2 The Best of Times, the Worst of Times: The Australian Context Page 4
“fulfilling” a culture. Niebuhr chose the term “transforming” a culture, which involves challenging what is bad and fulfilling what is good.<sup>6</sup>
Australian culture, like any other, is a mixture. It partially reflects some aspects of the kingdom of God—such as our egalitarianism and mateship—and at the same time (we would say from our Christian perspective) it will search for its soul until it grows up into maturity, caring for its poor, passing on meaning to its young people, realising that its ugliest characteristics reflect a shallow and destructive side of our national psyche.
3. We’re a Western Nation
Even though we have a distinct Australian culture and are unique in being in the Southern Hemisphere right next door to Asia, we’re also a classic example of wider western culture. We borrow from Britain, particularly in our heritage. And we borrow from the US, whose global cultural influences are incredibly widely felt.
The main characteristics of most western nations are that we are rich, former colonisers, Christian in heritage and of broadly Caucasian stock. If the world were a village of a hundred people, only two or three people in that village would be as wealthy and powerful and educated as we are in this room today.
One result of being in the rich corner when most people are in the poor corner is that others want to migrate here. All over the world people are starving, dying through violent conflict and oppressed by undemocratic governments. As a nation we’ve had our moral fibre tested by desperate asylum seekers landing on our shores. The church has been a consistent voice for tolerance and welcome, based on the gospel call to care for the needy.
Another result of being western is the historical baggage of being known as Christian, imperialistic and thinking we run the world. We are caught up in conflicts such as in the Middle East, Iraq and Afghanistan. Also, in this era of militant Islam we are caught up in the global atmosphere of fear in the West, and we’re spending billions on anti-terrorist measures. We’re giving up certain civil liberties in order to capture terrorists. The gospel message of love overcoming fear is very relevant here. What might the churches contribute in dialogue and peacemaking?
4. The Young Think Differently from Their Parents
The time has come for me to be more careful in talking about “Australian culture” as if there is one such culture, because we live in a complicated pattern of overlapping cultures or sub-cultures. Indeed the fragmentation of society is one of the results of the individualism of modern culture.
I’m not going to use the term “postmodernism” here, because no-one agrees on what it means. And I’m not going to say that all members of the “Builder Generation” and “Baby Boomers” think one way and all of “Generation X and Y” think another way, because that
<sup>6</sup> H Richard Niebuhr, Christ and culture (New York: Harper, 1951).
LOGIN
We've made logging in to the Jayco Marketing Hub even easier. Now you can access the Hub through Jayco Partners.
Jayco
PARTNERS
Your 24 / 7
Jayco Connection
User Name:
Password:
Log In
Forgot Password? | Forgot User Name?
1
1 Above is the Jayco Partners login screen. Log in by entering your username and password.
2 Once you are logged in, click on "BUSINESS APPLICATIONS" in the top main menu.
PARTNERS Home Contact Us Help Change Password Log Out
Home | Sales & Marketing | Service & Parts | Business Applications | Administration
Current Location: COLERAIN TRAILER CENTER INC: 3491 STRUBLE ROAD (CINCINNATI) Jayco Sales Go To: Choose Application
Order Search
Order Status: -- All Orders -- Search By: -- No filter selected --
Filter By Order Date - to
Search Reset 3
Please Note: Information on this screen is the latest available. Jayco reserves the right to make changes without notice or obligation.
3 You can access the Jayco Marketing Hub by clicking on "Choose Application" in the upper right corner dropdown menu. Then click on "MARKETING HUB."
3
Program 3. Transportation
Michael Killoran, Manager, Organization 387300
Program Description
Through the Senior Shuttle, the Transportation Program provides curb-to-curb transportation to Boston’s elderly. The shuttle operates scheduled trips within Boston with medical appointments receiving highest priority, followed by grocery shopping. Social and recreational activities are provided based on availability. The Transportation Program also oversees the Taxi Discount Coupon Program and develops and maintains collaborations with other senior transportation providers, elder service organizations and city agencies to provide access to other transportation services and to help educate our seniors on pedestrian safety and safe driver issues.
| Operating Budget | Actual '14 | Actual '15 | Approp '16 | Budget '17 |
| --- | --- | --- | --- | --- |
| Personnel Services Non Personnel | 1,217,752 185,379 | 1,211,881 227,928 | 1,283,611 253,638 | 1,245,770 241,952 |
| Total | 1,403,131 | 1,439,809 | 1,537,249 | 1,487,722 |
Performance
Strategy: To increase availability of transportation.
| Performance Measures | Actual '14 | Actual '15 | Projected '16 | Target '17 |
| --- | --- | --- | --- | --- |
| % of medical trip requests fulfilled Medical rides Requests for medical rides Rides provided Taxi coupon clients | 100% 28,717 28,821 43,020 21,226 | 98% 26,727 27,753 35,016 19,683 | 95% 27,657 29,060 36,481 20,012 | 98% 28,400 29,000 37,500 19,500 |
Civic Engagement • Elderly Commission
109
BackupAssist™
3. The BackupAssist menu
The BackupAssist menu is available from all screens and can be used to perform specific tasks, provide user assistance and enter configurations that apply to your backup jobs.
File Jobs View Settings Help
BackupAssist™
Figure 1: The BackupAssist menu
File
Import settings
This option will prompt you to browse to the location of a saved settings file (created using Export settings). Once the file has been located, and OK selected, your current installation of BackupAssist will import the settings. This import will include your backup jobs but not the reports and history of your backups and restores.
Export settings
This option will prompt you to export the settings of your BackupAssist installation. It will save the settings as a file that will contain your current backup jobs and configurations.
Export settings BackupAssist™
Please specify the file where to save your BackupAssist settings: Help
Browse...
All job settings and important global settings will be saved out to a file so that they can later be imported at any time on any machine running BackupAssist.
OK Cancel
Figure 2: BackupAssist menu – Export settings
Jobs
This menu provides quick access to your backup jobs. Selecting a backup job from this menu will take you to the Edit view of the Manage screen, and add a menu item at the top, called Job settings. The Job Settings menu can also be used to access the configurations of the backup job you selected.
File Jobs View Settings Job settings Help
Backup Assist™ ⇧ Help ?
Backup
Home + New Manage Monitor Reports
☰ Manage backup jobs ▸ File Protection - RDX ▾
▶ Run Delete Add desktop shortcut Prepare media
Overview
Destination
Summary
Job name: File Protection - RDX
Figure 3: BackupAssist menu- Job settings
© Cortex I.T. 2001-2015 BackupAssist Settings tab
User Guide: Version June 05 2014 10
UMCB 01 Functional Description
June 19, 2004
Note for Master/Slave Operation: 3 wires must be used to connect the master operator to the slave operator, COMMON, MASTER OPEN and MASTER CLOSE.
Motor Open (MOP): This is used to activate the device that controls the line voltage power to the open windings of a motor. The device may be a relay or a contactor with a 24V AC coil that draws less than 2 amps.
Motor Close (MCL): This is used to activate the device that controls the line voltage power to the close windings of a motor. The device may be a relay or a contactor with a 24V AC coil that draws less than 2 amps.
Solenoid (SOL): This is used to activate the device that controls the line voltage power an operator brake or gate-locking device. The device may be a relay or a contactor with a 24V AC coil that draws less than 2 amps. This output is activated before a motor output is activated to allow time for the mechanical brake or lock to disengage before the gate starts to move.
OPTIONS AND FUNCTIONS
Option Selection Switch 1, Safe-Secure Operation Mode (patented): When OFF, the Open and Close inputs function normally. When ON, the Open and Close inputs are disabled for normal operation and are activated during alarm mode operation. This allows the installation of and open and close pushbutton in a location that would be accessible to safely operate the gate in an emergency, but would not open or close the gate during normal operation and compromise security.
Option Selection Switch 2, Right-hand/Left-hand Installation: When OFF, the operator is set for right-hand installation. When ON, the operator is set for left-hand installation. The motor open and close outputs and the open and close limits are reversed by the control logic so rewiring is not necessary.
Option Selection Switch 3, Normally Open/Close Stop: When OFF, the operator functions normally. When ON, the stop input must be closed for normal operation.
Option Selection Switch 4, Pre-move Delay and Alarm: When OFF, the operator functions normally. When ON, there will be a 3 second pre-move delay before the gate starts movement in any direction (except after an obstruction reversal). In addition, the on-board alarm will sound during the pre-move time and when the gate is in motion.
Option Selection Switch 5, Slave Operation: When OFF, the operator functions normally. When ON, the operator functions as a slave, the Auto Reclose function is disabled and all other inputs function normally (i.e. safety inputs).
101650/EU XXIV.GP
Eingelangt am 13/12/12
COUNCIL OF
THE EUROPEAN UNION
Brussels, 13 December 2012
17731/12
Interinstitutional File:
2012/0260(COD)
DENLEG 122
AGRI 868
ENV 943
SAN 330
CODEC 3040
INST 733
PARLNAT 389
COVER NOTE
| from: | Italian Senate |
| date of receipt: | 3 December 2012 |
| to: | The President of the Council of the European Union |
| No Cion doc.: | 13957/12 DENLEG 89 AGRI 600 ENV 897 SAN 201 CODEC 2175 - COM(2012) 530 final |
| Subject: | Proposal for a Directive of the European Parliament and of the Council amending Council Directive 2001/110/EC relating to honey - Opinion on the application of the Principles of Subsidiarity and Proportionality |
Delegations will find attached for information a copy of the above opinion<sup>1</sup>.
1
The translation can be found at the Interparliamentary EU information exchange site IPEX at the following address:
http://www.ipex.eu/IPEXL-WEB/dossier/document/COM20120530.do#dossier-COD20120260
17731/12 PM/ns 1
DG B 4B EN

_ _ _

## [WORK INSTRUCTIONS]
I'd like the lines above from the one with "Your 24 / 7" up to and including the one with "Home | Sales" copied exactly, with no other lines.

## [RESULT FOR THIS TASK]
Your 24 / 7
Jayco Connection
User Name:
Password:
Log In
Forgot Password? | Forgot User Name?
1
1 Above is the Jayco Partners login screen. Log in by entering your username and password.
2 Once you are logged in, click on "BUSINESS APPLICATIONS" in the top main menu.
PARTNERS Home Contact Us Help Change Password Log Out
Home | Sales & Marketing | Service & Parts | Business Applications | Administration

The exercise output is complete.